Selected extract =>
━━━━━━━━

Raphael, Study for the
Phrygian Sibyl, a
drawing
Italy, about AD 1511-12
Raphael began this study with an underdrawing
using a stylus whose sharp tip left a faint impression on the
surface of the paper. He then drew the figure in red chalk on top
of that with more fluency. The figure is seated, her head turned
back powerfully, her left arm resting on her thigh and her right
arm on a rectangular object. Over her body she wears classical
drapery which falls dramatically over her left arm and down the
length of her body. It was probably drawn from a male model with
the strong muscles of the right arm and the neck. The face,
however, is idealized, full of the grace and beauty so praised by
his contemporaries.
Raphael
has used the red chalk to its fullest range. He has concentrated on
the head, right arm and deep shadows created in the folds of the
drapery. Long sharp lines form the edges of her robes. Below her
right sleeve the chalk is used more strongly to show deeper shadow
and texture.

━━━━━━━━

Input for this task =>

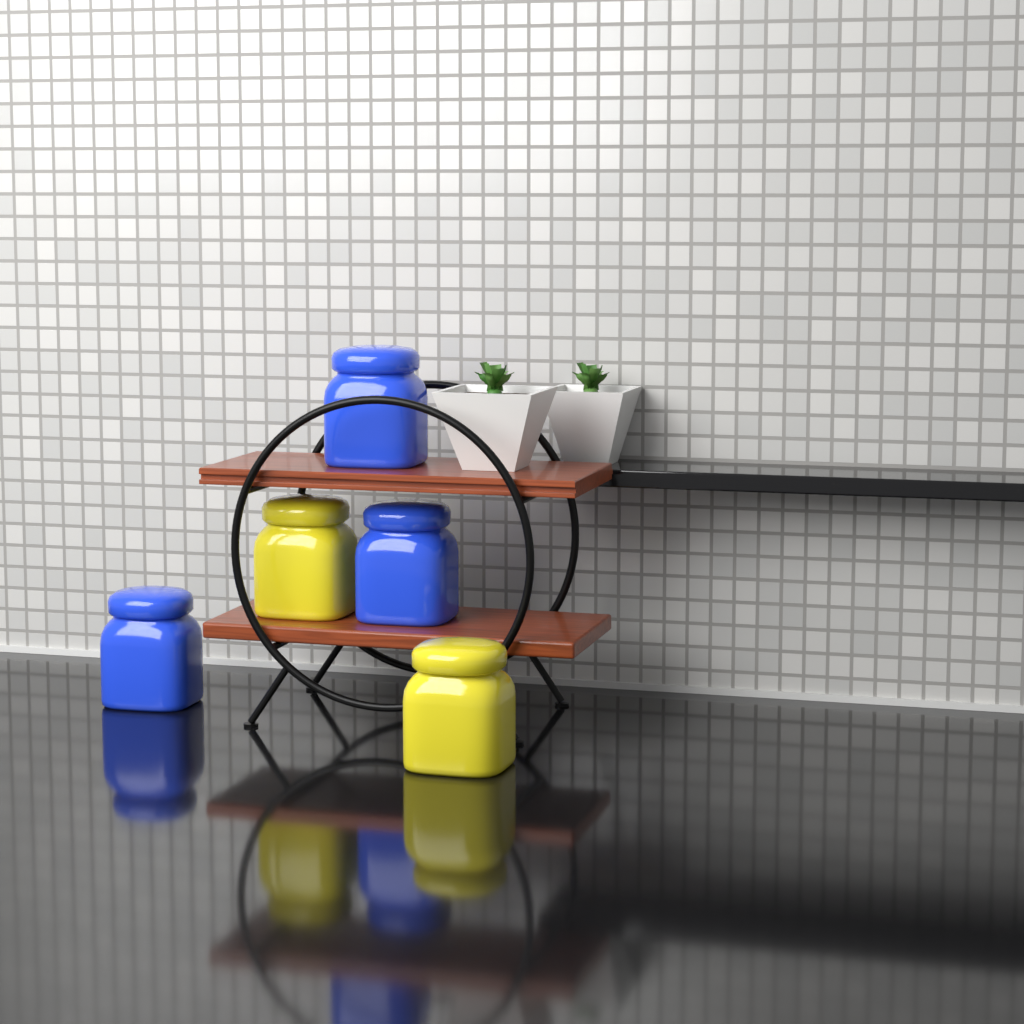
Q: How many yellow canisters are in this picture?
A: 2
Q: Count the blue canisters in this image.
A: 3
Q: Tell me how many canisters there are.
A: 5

━━━━━━━━

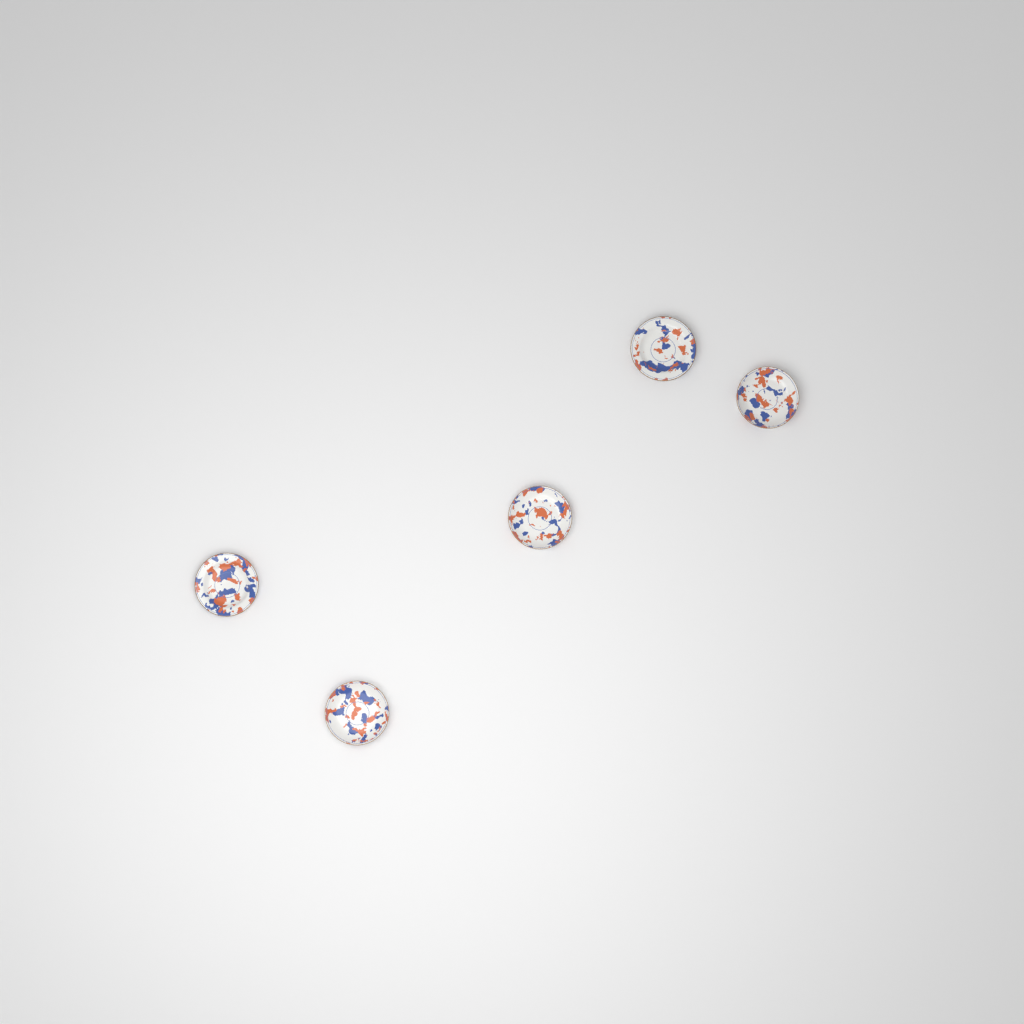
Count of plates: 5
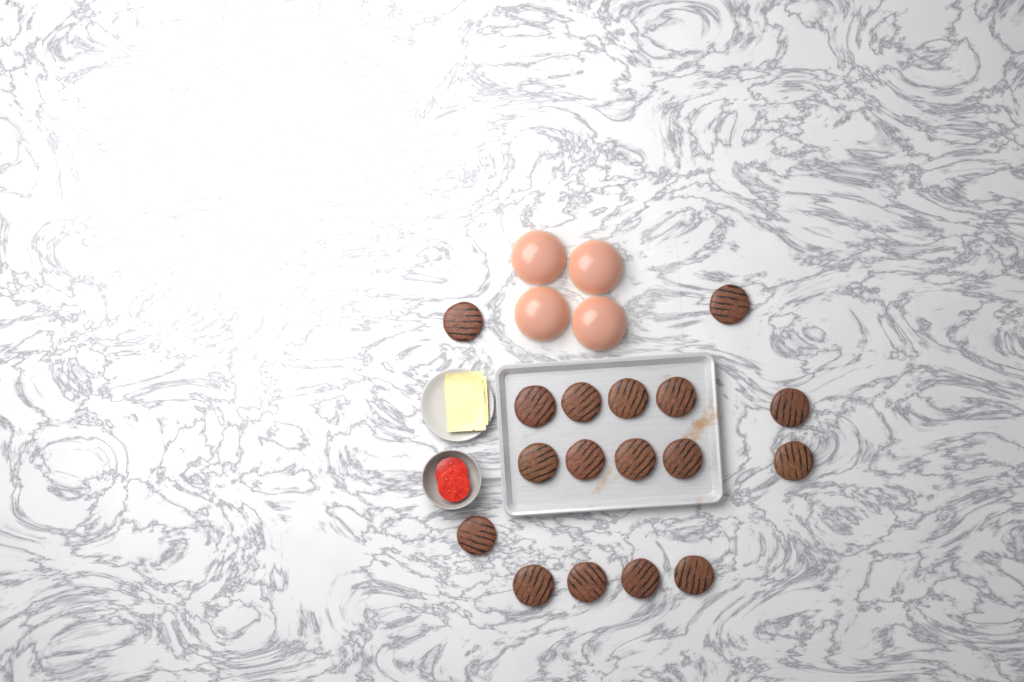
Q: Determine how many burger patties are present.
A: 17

━━━━━━━━

What to do =>
a. Please answer these questions using the text about Raphael's study for the Phrygian Sibyl, and mark your answers (i), (ii), (iii):
(i) What tool did Raphael use for the underdrawing?
(ii) What is the figure's right arm resting on?
(iii) Where is the chalk applied more strongly to show deeper shadow and texture?
b. Find each line in the entries that contains the word "canisters" and copy those lines out.

Answers in order =>
a.
(i) A stylus
(ii) A rectangular object
(iii) Below her right sleeve

b.
Q: How many yellow canisters are in this picture?
Q: Count the blue canisters in this image.
Q: Tell me how many canisters there are.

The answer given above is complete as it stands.